Department of Community Corrections spokeswoman, Dina Tyler, said a newly signed contract with 3M Electronic Monitoring should save the state money, nearly eliminate the department’s monitoring responsibilities and result in more parolees being released with electronic ankle bracelets.
“Before, those parole officers who had parolees on electronic monitoring had to keep up with them on the monitor and so they might be a little reluctant to put them on that because they couldn’t keep up with them,” Tyler said. She also clarified that the new contract reduces the monthly cost of using an electronic bracelet by about 36 percent from $6.25 to $4.02.
“I think you will see a more liberal use of it,” Tyler said, adding that currently 137 parolees with electronic monitoring bracelets are under DCC supervision across the state.
In theory, this expansion would permit the release of additional non-violent inmates. Prison officials clarified that those serving 120 days or less for Class C and Class D felony convictions could qualify, if the Legislature amended the state law.
To this point, John Felts, chairman of the state Parole Board, told reporters that the current law — Act 570 of 2011, the state’s sentencing reforms — was full of “hurdles” that preclude its fullest and most effective implementation. He contends that the law in its present state is overly narrow in its criteria for releasing inmates with an electronic monitoring stipulation.
He also noted that increased use of electronic monitoring was part of a larger effort by the state to address innumerable ills identified by a 2010 study by the Pew Center’s Public Safety Performance project, which found that the state’s prison population had doubled in the past 20 years to more than 16,000, and that housing even more inmates could cost the state $1.1 billion over the next decade.

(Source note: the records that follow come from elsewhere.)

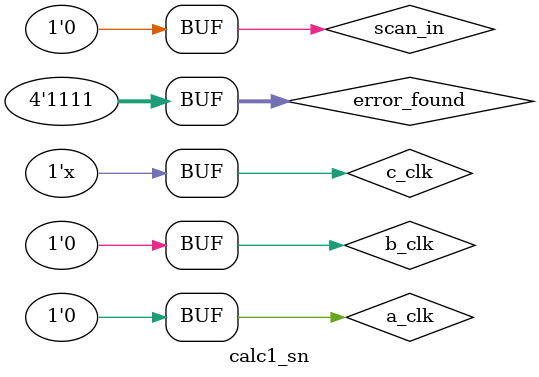
<source format=v>

`include "calc1_top.v"

module calc1_sn;

   wire [0:31] out_data1, 
	     out_data2, 
         out_data3, 
		 out_data4;

   wire [0:1] out_resp1, 
		 out_resp2, 
		 out_resp3, 
		 out_resp4;

   reg [0:3] req1_cmd_in, 
         req2_cmd_in, 
		 req3_cmd_in, 
		 req4_cmd_in;
   
   reg [0:31] req1_data_in,		
		 req2_data_in, 
		 req3_data_in, 
		 req4_data_in;
      
   reg [1:7] reset;

   reg  scan_in; 
   wire scan_out;

   reg [0:3] error_found; 

   reg a_clk;
   reg b_clk;
   reg c_clk;

   calc1_top calculator(out_data1, out_data2, out_data3, out_data4, out_resp1, out_resp2, out_resp3, out_resp4, scan_out, a_clk, b_clk, c_clk, error_found, req1_cmd_in, req1_data_in, req2_cmd_in, req2_data_in, req3_cmd_in, req3_data_in, req4_cmd_in, req4_data_in, reset, scan_in);

   initial 
     begin
        error_found = 4'b1111; // adder_5_13_weirdness/left_shift_bonus_bit?/resp/p4
        scan_in = 0;
        a_clk = 0;
        b_clk = 0;
        c_clk = 0;
     end

   initial c_clk = 0;
   always #100 c_clk = ~c_clk;

endmodule // calc1_sn

</source>
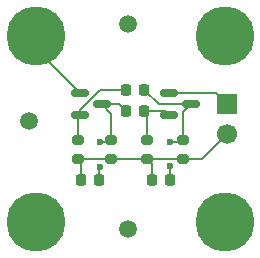
<source format=gbr>
%TF.GenerationSoftware,KiCad,Pcbnew,9.0.5*%
%TF.CreationDate,2025-10-23T10:34:40+02:00*%
%TF.ProjectId,BJT_astable_multivibrator,424a545f-6173-4746-9162-6c655f6d756c,rev?*%
%TF.SameCoordinates,Original*%
%TF.FileFunction,Copper,L1,Top*%
%TF.FilePolarity,Positive*%
%FSLAX46Y46*%
G04 Gerber Fmt 4.6, Leading zero omitted, Abs format (unit mm)*
G04 Created by KiCad (PCBNEW 9.0.5) date 2025-10-23 10:34:40*
%MOMM*%
%LPD*%
G01*
G04 APERTURE LIST*
G04 Aperture macros list*
%AMRoundRect*
0 Rectangle with rounded corners*
0 $1 Rounding radius*
0 $2 $3 $4 $5 $6 $7 $8 $9 X,Y pos of 4 corners*
0 Add a 4 corners polygon primitive as box body*
4,1,4,$2,$3,$4,$5,$6,$7,$8,$9,$2,$3,0*
0 Add four circle primitives for the rounded corners*
1,1,$1+$1,$2,$3*
1,1,$1+$1,$4,$5*
1,1,$1+$1,$6,$7*
1,1,$1+$1,$8,$9*
0 Add four rect primitives between the rounded corners*
20,1,$1+$1,$2,$3,$4,$5,0*
20,1,$1+$1,$4,$5,$6,$7,0*
20,1,$1+$1,$6,$7,$8,$9,0*
20,1,$1+$1,$8,$9,$2,$3,0*%
G04 Aperture macros list end*
%TA.AperFunction,ComponentPad*%
%ADD10C,5.000000*%
%TD*%
%TA.AperFunction,ComponentPad*%
%ADD11R,1.700000X1.700000*%
%TD*%
%TA.AperFunction,ComponentPad*%
%ADD12C,1.700000*%
%TD*%
%TA.AperFunction,SMDPad,CuDef*%
%ADD13RoundRect,0.150000X-0.587500X-0.150000X0.587500X-0.150000X0.587500X0.150000X-0.587500X0.150000X0*%
%TD*%
%TA.AperFunction,SMDPad,CuDef*%
%ADD14C,1.500000*%
%TD*%
%TA.AperFunction,SMDPad,CuDef*%
%ADD15RoundRect,0.200000X0.275000X-0.200000X0.275000X0.200000X-0.275000X0.200000X-0.275000X-0.200000X0*%
%TD*%
%TA.AperFunction,SMDPad,CuDef*%
%ADD16RoundRect,0.218750X0.218750X0.256250X-0.218750X0.256250X-0.218750X-0.256250X0.218750X-0.256250X0*%
%TD*%
%TA.AperFunction,SMDPad,CuDef*%
%ADD17RoundRect,0.225000X0.225000X0.250000X-0.225000X0.250000X-0.225000X-0.250000X0.225000X-0.250000X0*%
%TD*%
%TA.AperFunction,ViaPad*%
%ADD18C,0.600000*%
%TD*%
%TA.AperFunction,Conductor*%
%ADD19C,0.200000*%
%TD*%
G04 APERTURE END LIST*
D10*
%TO.P,H4,1,1*%
%TO.N,GND*%
X122000000Y-85400000D03*
%TD*%
%TO.P,H1,1,1*%
%TO.N,GND*%
X122000000Y-69600000D03*
%TD*%
D11*
%TO.P,J1,1,Pin_1*%
%TO.N,GND*%
X138200000Y-75400000D03*
D12*
%TO.P,J1,2,Pin_2*%
%TO.N,VCC*%
X138200000Y-77940000D03*
%TD*%
D13*
%TO.P,Q1,1,E*%
%TO.N,GND*%
X133262500Y-74450000D03*
%TO.P,Q1,2,B*%
%TO.N,bjt_1*%
X133262500Y-76350000D03*
%TO.P,Q1,3,C*%
%TO.N,Net-(D1-K)*%
X135137500Y-75400000D03*
%TD*%
D10*
%TO.P,H2,1,1*%
%TO.N,GND*%
X138000000Y-69600000D03*
%TD*%
D14*
%TO.P,FID4,*%
%TO.N,*%
X121400000Y-76800000D03*
%TD*%
%TO.P,FID3,*%
%TO.N,*%
X129800000Y-86000000D03*
%TD*%
D13*
%TO.P,Q2,1,E*%
%TO.N,GND*%
X125725000Y-74450000D03*
%TO.P,Q2,2,B*%
%TO.N,bjt_2*%
X125725000Y-76350000D03*
%TO.P,Q2,3,C*%
%TO.N,Net-(D2-K)*%
X127600000Y-75400000D03*
%TD*%
D15*
%TO.P,R1,1*%
%TO.N,VCC*%
X134443322Y-80050000D03*
%TO.P,R1,2*%
%TO.N,Net-(D1-K)*%
X134443322Y-78400000D03*
%TD*%
%TO.P,R2,1*%
%TO.N,VCC*%
X125600000Y-80075000D03*
%TO.P,R2,2*%
%TO.N,bjt_2*%
X125600000Y-78425000D03*
%TD*%
D10*
%TO.P,H3,1,1*%
%TO.N,GND*%
X138000000Y-85400000D03*
%TD*%
D14*
%TO.P,FID1,*%
%TO.N,*%
X129800000Y-68600000D03*
%TD*%
D15*
%TO.P,R4,1*%
%TO.N,VCC*%
X128400000Y-80075000D03*
%TO.P,R4,2*%
%TO.N,Net-(D2-K)*%
X128400000Y-78425000D03*
%TD*%
D16*
%TO.P,D1,1,K*%
%TO.N,Net-(D1-K)*%
X133387500Y-81800000D03*
%TO.P,D1,2,A*%
%TO.N,VCC*%
X131812500Y-81800000D03*
%TD*%
D17*
%TO.P,C2,1*%
%TO.N,bjt_1*%
X131175000Y-76000000D03*
%TO.P,C2,2*%
%TO.N,Net-(D2-K)*%
X129625000Y-76000000D03*
%TD*%
D15*
%TO.P,R3,1*%
%TO.N,VCC*%
X131400000Y-80050000D03*
%TO.P,R3,2*%
%TO.N,bjt_1*%
X131400000Y-78400000D03*
%TD*%
D17*
%TO.P,C1,1*%
%TO.N,Net-(D1-K)*%
X131200000Y-74200000D03*
%TO.P,C1,2*%
%TO.N,bjt_2*%
X129650000Y-74200000D03*
%TD*%
D16*
%TO.P,D2,1,K*%
%TO.N,Net-(D2-K)*%
X127387500Y-81800000D03*
%TO.P,D2,2,A*%
%TO.N,VCC*%
X125812500Y-81800000D03*
%TD*%
D18*
%TO.N,Net-(D1-K)*%
X133400000Y-78600000D03*
X133400000Y-80650000D03*
%TO.N,Net-(D2-K)*%
X127400000Y-78600000D03*
X127400000Y-80675000D03*
%TD*%
D19*
%TO.N,Net-(D1-K)*%
X133387500Y-80662500D02*
X133400000Y-80650000D01*
X135137500Y-75400000D02*
X132400000Y-75400000D01*
X133400000Y-78600000D02*
X134243322Y-78600000D01*
X134243322Y-78600000D02*
X134443322Y-78400000D01*
X133387500Y-81800000D02*
X133387500Y-80662500D01*
X132400000Y-75400000D02*
X131200000Y-74200000D01*
X134443322Y-76094178D02*
X134443322Y-78400000D01*
X135137500Y-75400000D02*
X134443322Y-76094178D01*
%TO.N,VCC*%
X128400000Y-80075000D02*
X131375000Y-80075000D01*
X125812500Y-80287500D02*
X125600000Y-80075000D01*
X126187500Y-81425000D02*
X125812500Y-81800000D01*
X125600000Y-80075000D02*
X128400000Y-80075000D01*
X131812500Y-81800000D02*
X131812500Y-80462500D01*
X131812500Y-80462500D02*
X131400000Y-80050000D01*
X134443322Y-80050000D02*
X136090000Y-80050000D01*
X131375000Y-80075000D02*
X131400000Y-80050000D01*
X131400000Y-80050000D02*
X134443322Y-80050000D01*
X136090000Y-80050000D02*
X138200000Y-77940000D01*
X125812500Y-81800000D02*
X125812500Y-80287500D01*
%TO.N,bjt_2*%
X129650000Y-74200000D02*
X127420532Y-74200000D01*
X125725000Y-75895532D02*
X125725000Y-76350000D01*
X125600000Y-76475000D02*
X125725000Y-76350000D01*
X127420532Y-74200000D02*
X125725000Y-75895532D01*
X125600000Y-78425000D02*
X125600000Y-76475000D01*
%TO.N,bjt_1*%
X131400000Y-78400000D02*
X131400000Y-76225000D01*
X131175000Y-76000000D02*
X132912500Y-76000000D01*
X131400000Y-76225000D02*
X131175000Y-76000000D01*
X132912500Y-76000000D02*
X133262500Y-76350000D01*
%TO.N,Net-(D2-K)*%
X128400000Y-76200000D02*
X127600000Y-75400000D01*
X129025000Y-75400000D02*
X129625000Y-76000000D01*
X128400000Y-78425000D02*
X128400000Y-76200000D01*
X127387500Y-80687500D02*
X127400000Y-80675000D01*
X127600000Y-75400000D02*
X129025000Y-75400000D01*
X127400000Y-78600000D02*
X128225000Y-78600000D01*
X127387500Y-81800000D02*
X127387500Y-80687500D01*
X128225000Y-78600000D02*
X128400000Y-78425000D01*
%TO.N,GND*%
X125725000Y-74450000D02*
X122000000Y-70725000D01*
X137250000Y-74450000D02*
X138200000Y-75400000D01*
X133262500Y-74450000D02*
X137250000Y-74450000D01*
X122000000Y-70725000D02*
X122000000Y-69600000D01*
%TD*%
M02*

</source>
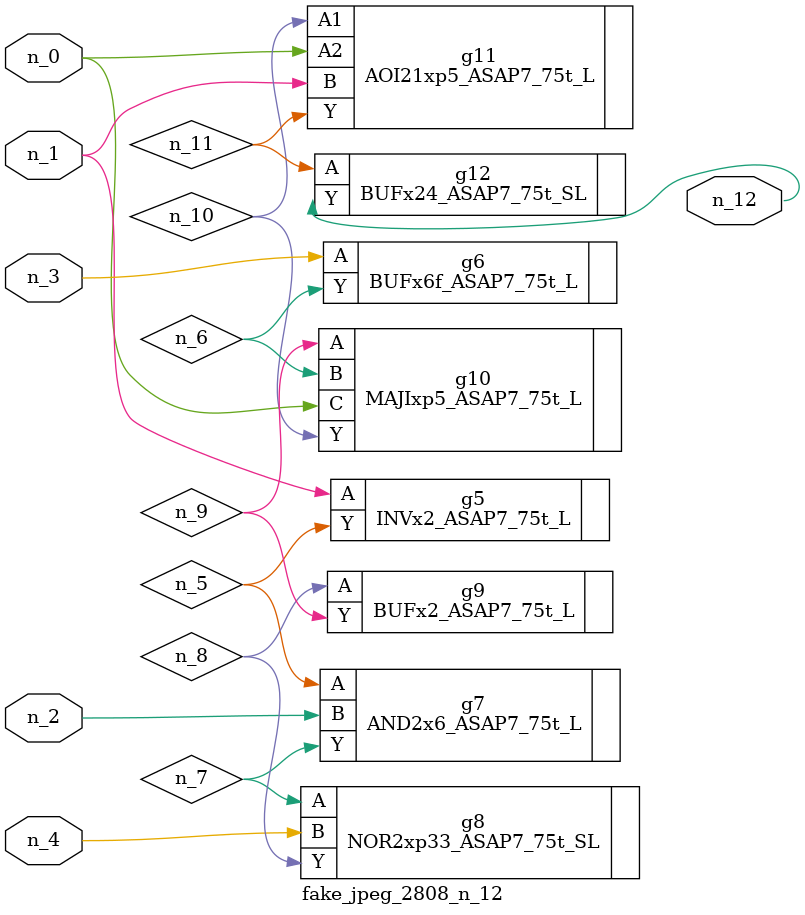
<source format=v>
module fake_jpeg_2808_n_12 (n_3, n_2, n_1, n_0, n_4, n_12);

input n_3;
input n_2;
input n_1;
input n_0;
input n_4;

output n_12;

wire n_11;
wire n_10;
wire n_8;
wire n_9;
wire n_6;
wire n_5;
wire n_7;

INVx2_ASAP7_75t_L g5 ( 
.A(n_1),
.Y(n_5)
);

BUFx6f_ASAP7_75t_L g6 ( 
.A(n_3),
.Y(n_6)
);

AND2x6_ASAP7_75t_L g7 ( 
.A(n_5),
.B(n_2),
.Y(n_7)
);

NOR2xp33_ASAP7_75t_SL g8 ( 
.A(n_7),
.B(n_4),
.Y(n_8)
);

BUFx2_ASAP7_75t_L g9 ( 
.A(n_8),
.Y(n_9)
);

MAJIxp5_ASAP7_75t_L g10 ( 
.A(n_9),
.B(n_6),
.C(n_0),
.Y(n_10)
);

AOI21xp5_ASAP7_75t_L g11 ( 
.A1(n_10),
.A2(n_0),
.B(n_1),
.Y(n_11)
);

BUFx24_ASAP7_75t_SL g12 ( 
.A(n_11),
.Y(n_12)
);


endmodule
</source>
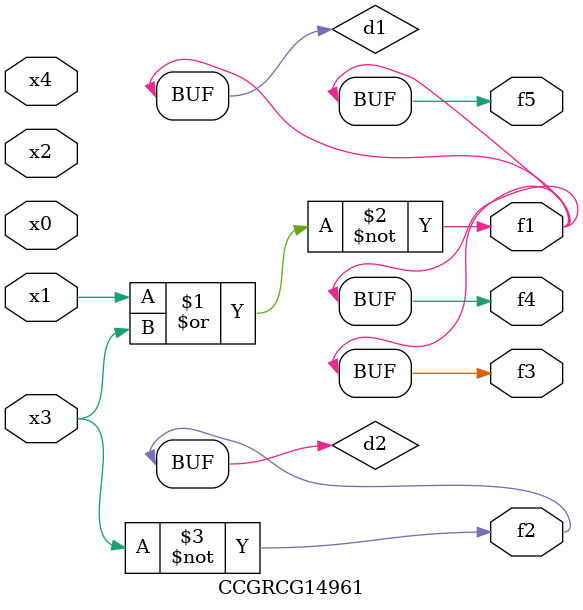
<source format=v>
module CCGRCG14961(
	input x0, x1, x2, x3, x4,
	output f1, f2, f3, f4, f5
);

	wire d1, d2;

	nor (d1, x1, x3);
	not (d2, x3);
	assign f1 = d1;
	assign f2 = d2;
	assign f3 = d1;
	assign f4 = d1;
	assign f5 = d1;
endmodule

</source>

If one were looking for a wake-up call regarding corrections in Arkansas, the Pew Center report was certainly it. It states in frank terms the cost we will incur unless we interdict the current unsustainable path. A primary way to accomplish this is through an honest assessment of our prison population and the real risks to society presented by the inmates.
To be sure, there are many hundreds, if not thousands of people in ADC custody who should never be returned to society. For the rest of the inmate population, we need to do two things: develop better risk assessment tools so that we can make better choices regarding parole and develop better programs and therapies to equip those returning to society with the tools and techniques required to live as free persons in the world.
We also need to develop alternatives to incarceration that are therapeutically-based. Armed with the knowledge that many in our correctional population are non-violent offenders — often there on drug-related charges — a different approach is most likely needed.
More than 30 years ago the French social philosopher, Michel Foucault, posed a simple question about corrections, “What is it about imprisoning a man that teaches him to be free?”
Then as now, those in charge of supervising our prison system need to come up with an answer. Assuming we’re going to release the vast majority of inmates back into society at some point, they are obliged not only to answer, but to have a good one.